EXERCISE REQUIREMENTS: Please give the text of every item again, substituting "Yayınevi" for each "Kitabevi" and keeping everything else unchanged. Leave the pictures out.

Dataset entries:
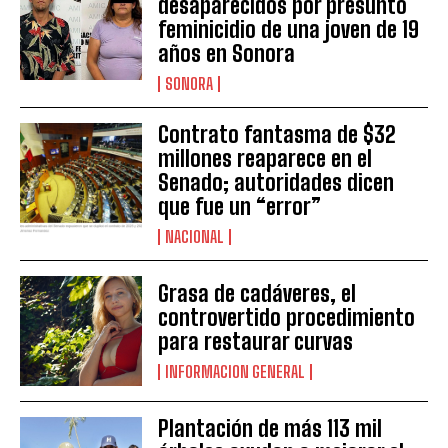
desaparecidos por presunto
feminicidio de una joven de 19
años en Sonora
SONORA
Contrato fantasma de $32
millones reaparece en el
Senado; autoridades dicen
que fue un “error”
NACIONAL
Grasa de cadáveres, el
controvertido procedimiento
para restaurar curvas
INFORMACION GENERAL
Plantación de más 113 mil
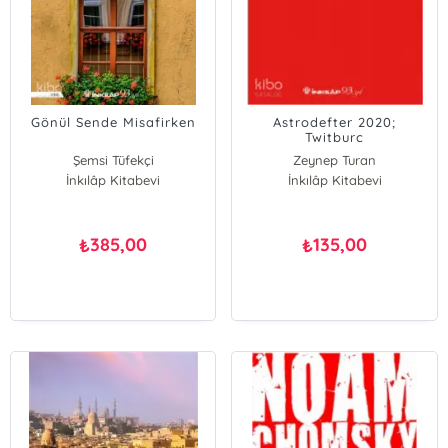
Gönül Sende Misafirken
Astrodefter 2020;
Twitburc
Şemsi Tüfekçi
Zeynep Turan
İnkılâp Kitabevi
İnkılâp Kitabevi
385,00
135,00
₺
₺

TASK RESPONSE:
desaparecidos por presunto
feminicidio de una joven de 19
años en Sonora
SONORA
Contrato fantasma de $32
millones reaparece en el
Senado; autoridades dicen
que fue un “error”
NACIONAL
Grasa de cadáveres, el
controvertido procedimiento
para restaurar curvas
INFORMACION GENERAL
Plantación de más 113 mil
Gönül Sende Misafirken
Astrodefter 2020;
Twitburc
Şemsi Tüfekçi
Zeynep Turan
İnkılâp Yayınevi
İnkılâp Yayınevi
385,00
135,00
₺
₺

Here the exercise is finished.